By now, it’s cliché, but true: analysts are drowning in data when it comes to e-commerce.
On the one hand, it’s great to work in an industry where there’s so much data which you can potentially put to valuable use. On the other hand, until you’re able to consistently sift through it and find the most actionable bits, all your data represents is potential.
Having so much data at your fingertips can actually prevent you from focusing on your true KPIs — the ones that are, quite literally, indicative of business performance.
For example: should e-commerce organizations be focused on optimizing against overall revenue? Average order value? Number of transactions from first-time buyers? Purchase frequency of repeat buyers? Some combination of the above? All of the above?
These are difficult questions for businesses to answer, in large part because different people within an organization are likely to have conflicting priorities. Ask your customer acquisition manager what the most important KPIs are, and you’re unlikely to get the same answer from your customer retention manager.
The explosion of data has changed the challenges businesses face when it comes to analytics. Technical implementation hurdles are much lower than they used to be; today, the bigger issue is bringing structure, context and clarity to your data.
This is a nice problem to have if you remember the dark days when simply getting reliable metrics from your website was a serious issue. Nevertheless, it is a problem — and one that prevents many businesses from going beyond collecting data to actually activating data to create value.
Establishing A Framework
To solve for this challenge, at Cardinal Path, we often help our clients develop what we call a “KPI Framework.”
A KPI framework groups related KPIs together, providing structure and context.
For instance, we often see clients measuring KPIs such as revenue, transactions, order size and all the other classic e-commerce KPIs. But we often find that they track these things in an ad hoc manner or in a vacuum, which is why we recommend grouping all their KPIs into a structured framework.
For instance, common frameworks focus on net income, or the idea of a customer lifecycle/journey. Lots of individual KPIs are needed to measure net income or an entire customer journey. By using these frameworks, related KPIs can be grouped together in a way that provides crucial context, helping you prioritize optimization efforts and understand how performance of certain KPIs impacts the performance of other KPIs.

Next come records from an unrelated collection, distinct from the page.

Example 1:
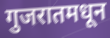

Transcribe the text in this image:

गुजरातमधून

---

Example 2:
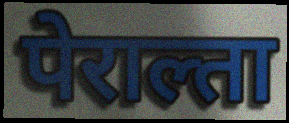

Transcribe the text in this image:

पेराल्ता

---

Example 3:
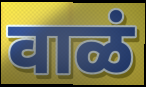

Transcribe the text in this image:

वाळं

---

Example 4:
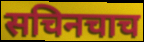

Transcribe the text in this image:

सचिनचाच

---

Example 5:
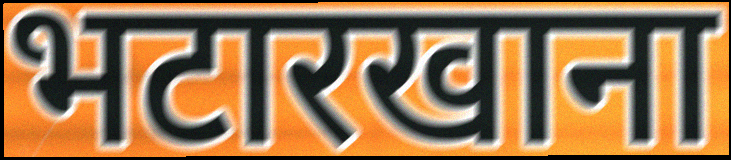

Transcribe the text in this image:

भटारखाना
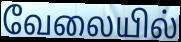
வேலையில்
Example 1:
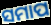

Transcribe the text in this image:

ସମାପ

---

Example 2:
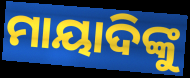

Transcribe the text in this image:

ମାୟାଦିଙ୍କୁ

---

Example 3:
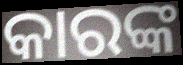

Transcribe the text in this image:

କାରଙ୍କ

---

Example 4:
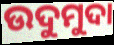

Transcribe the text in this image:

ଉଦୁମୁଦା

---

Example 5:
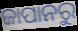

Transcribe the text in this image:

ଜାପାନରୁ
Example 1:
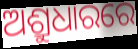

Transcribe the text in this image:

ଅଶ୍ରୁଧାରରେ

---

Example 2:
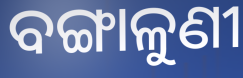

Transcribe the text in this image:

ବଙ୍ଗାଳୁଣୀ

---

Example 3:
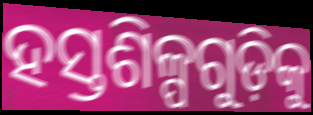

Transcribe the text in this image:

ହସ୍ତଶିଳ୍ପଗୁଡ଼ିକୁ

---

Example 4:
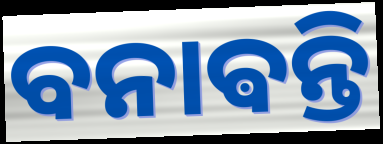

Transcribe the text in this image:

ବନାଵନ୍ତି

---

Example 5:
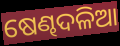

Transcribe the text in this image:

ଷେଣ୍ଢଦଳିଆ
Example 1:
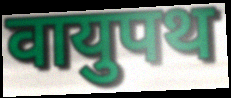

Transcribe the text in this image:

वायुपथ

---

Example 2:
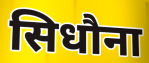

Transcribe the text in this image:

सिधौना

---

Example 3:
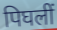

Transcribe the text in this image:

पिघलीं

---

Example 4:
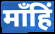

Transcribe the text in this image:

माँहिं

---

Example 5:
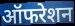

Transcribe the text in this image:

ऑफरेशन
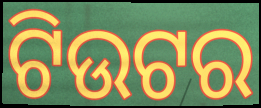
ଟିଉଟର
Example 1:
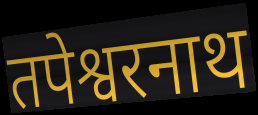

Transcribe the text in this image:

तपेश्वरनाथ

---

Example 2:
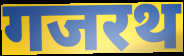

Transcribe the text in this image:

गजरथ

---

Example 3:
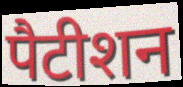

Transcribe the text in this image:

पैटीशन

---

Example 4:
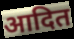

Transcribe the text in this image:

आदित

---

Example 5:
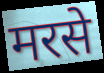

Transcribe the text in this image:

मरसे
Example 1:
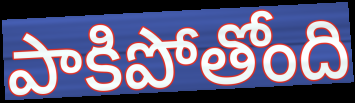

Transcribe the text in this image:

పాకిపోతోంది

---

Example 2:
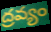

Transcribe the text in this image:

ద్రవ్యం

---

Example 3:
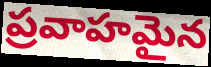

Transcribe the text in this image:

ప్రవాహమైన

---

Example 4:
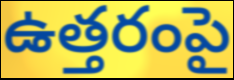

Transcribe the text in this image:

ఉత్తరంపై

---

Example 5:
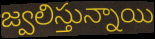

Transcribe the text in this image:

జ్వలిస్తున్నాయి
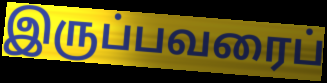
இருப்பவரைப்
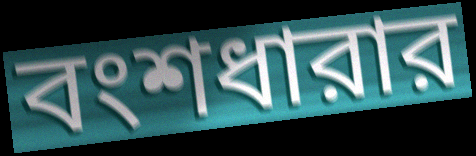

Another common example is that while most clients are very good at tracking on-site conversion, many falter when it comes to tracking KPIs related to things like customer retention, satisfaction, and even advocacy.
The digital customer journey doesn’t end at conversion — you want to think about how to retain customers over time, since it’s generally much more efficient to keep existing customers than to go out and buy lots of new ones. So you may need to measure metrics like successful order fulfillment, average shipping time and more.
Similarly, you may want to measure how many customers go on to post positive reviews of your products, say nice things about your product or brand on social media, share their purchases with friends and so on.
In this scenario, you’ll still have a wide variety of KPIs to track, but because similar KPIs are grouped together, your respective teams will have real clarity on which metrics in fact measure their performance. Your customer retention team can focus on the KPI of purchase frequency for repeat buyers, while your social media people can focus on percentage of posts with positive sentiment. Meanwhile, executives can see how performance in one area (e.g., customer acquisition) has downstream impacts in other areas (e.g., total sales, customer retention).
Finding The Needle In The Haystack
KPI frameworks don’t just bring clarity to your teams as to which metrics they should be paying attention to. They also help you develop more specific hypotheses for optimization efforts. Without specific hypotheses based on relevant data, it’s hard to “move the needle” in a meaningful way.
For example, let’s say sales are flat, and you’re trying to figure out why.
You can check your retention KPIs and see that you’re actually performing better month over month. You know it’s not an issue with repeat customers, so now you’ve quickly narrowed your issue down to customer acquisition, pre-purchase engagement and so on.
Your basic traffic metrics show that you’re generating more sessions from more users than ever, meaning it’s not simply an issue of “filling your funnel” — so you cross that off, too.
Looking at your engagement KPIs, you notice that fewer people are signing up for your promotional emails, where you send out coupons and such. Now you’ve identified a lever you can pull that will actually make an impact on your “meta KPI,” which is sales.
Getting Beyond Implementation
We’re at a stage in the industry where the sheer implementation of an analytics tool is rarely the most pressing challenge in seeing positive return on your analytics investment. As implementation has gotten less challenging, the amount of data at our fingertips has ballooned.
It’s time to consider whether your analytics implementation is not only technically sound but truly driven by an agreed-upon KPI framework and business requirements.
If you want a higher “hit rate” on your optimization efforts — if you want analysts to come up with better, more specific, more relevant hypotheses — then don’t just worry about your technical tools or whether you have enough metrics to use. Start thinking about constructing a KPI framework for your business that helps you bring order to chaos.